Every now and then we get the normal arguments. “Pepsi or Coke?” is a regular. I take the side of Coke because I prefer the taste and bury the fact they murder union leaders deep down to fester for when the skin comes off. “PC or Mac?” I actually use Linux, but will always take the side of Microsoft for the sake of the debate. In the end, it doesn’t really matter. Almost all electronics are made by children slaves in factories where conditions are so bad they have nets outside to prevent workers to jump to their deaths. Deep down I particularly hate Apple. Their products are incredibly overpriced, inferior to others on the market and Steve Jobs was a horrific human being and the world is a better place without him. Again, these screams are muffled by the skin stretched over my bones.
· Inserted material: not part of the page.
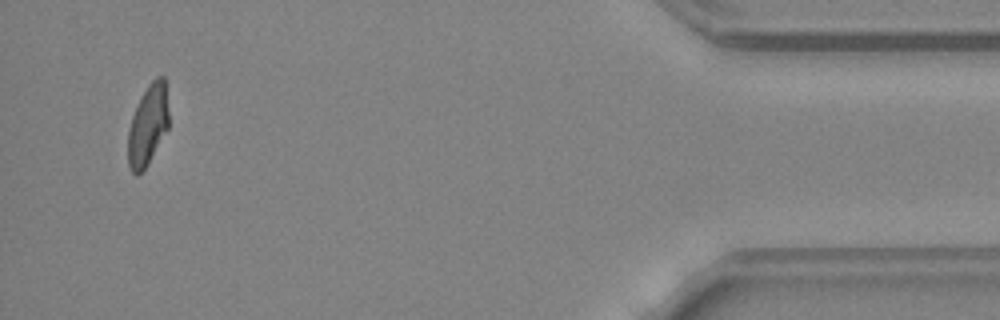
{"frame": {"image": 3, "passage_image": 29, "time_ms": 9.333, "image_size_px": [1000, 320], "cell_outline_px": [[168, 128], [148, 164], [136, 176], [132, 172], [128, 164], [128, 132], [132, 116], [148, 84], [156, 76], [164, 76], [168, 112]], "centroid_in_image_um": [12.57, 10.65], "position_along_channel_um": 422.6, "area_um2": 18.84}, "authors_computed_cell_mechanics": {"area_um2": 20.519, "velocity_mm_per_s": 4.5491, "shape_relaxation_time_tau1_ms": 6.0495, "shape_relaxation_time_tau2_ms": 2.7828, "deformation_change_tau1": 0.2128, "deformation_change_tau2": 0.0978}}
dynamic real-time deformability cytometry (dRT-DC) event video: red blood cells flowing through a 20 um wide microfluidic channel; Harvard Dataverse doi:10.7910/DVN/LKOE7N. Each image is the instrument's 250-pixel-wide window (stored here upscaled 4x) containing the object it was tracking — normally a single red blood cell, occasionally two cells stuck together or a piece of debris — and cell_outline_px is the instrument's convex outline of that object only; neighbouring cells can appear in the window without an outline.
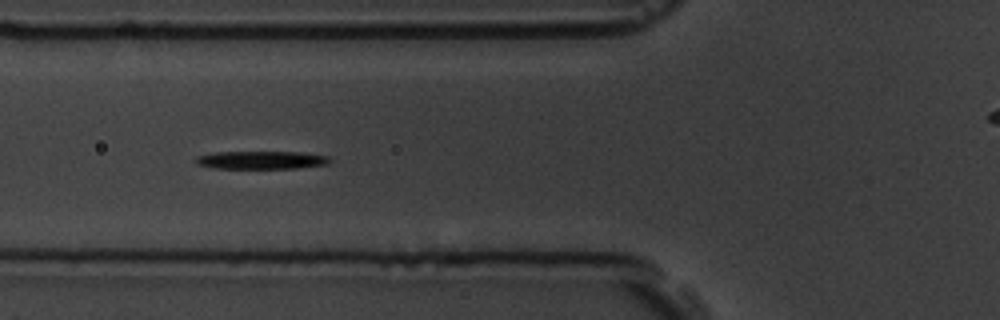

Lunch comes around. Sometimes I’ll go with people to get food, other times I’ll buy whatever lunch specials from nearby shops. After we have eaten, the small talk starts up again. A torrent of tosh starts up. As soon as someone mentions politics, the mood turns sombre. We wait for someone to throw the match that is Trump into the gasoline of discourse.
Fortunately, no one in my work place actually supports him, so I take the small victory. Discussions of former “good” presidents then come up. I don’t mention that if Nuremberg Laws were applied to every post-war president, they’d be hanged. Lengthy hero worship of JFK in particular comes up “he was the perfect president” they say, not mentioning the Bay of Pigs. “Obama had real class”, I guess his mass deportations and drone bombings were palatable because he himself was “classy”.
Finally, when it’s time for me to leave the work place, a wave of relief courses through my body. Saying farewell to my colleagues, I leave the building, and head for home.
Stepping through the threshold of my house, I tear the skin off. I am now free to be myself. The injustices of the world and events of the day come back, haunting me. After fermenting throughout the day, I start releasing them. Writing in my journal is one of the few keeping me sane. It’s one of my greatest possessions. It’s always there, eagerly waiting for my return and for me to use the pages as my canvass, imagining a better world. I’m not intending anyone to see the journal but me, its purpose is for my venting and nothing else. I begin scribbling down all the thoughts that I was suppressing throughout the day. My writing is with such ferocity my fingers begin hurting.
Finishing the writing, I then go about the remainder of my day, reading, playing games and watching TV. In the back of my mind an unnerving feeling exists, for I know only a few hours separate me from the new day. Another day of wearing the Capitalist’s Skin.
My greatest fear: one day, I may not be able to take it off.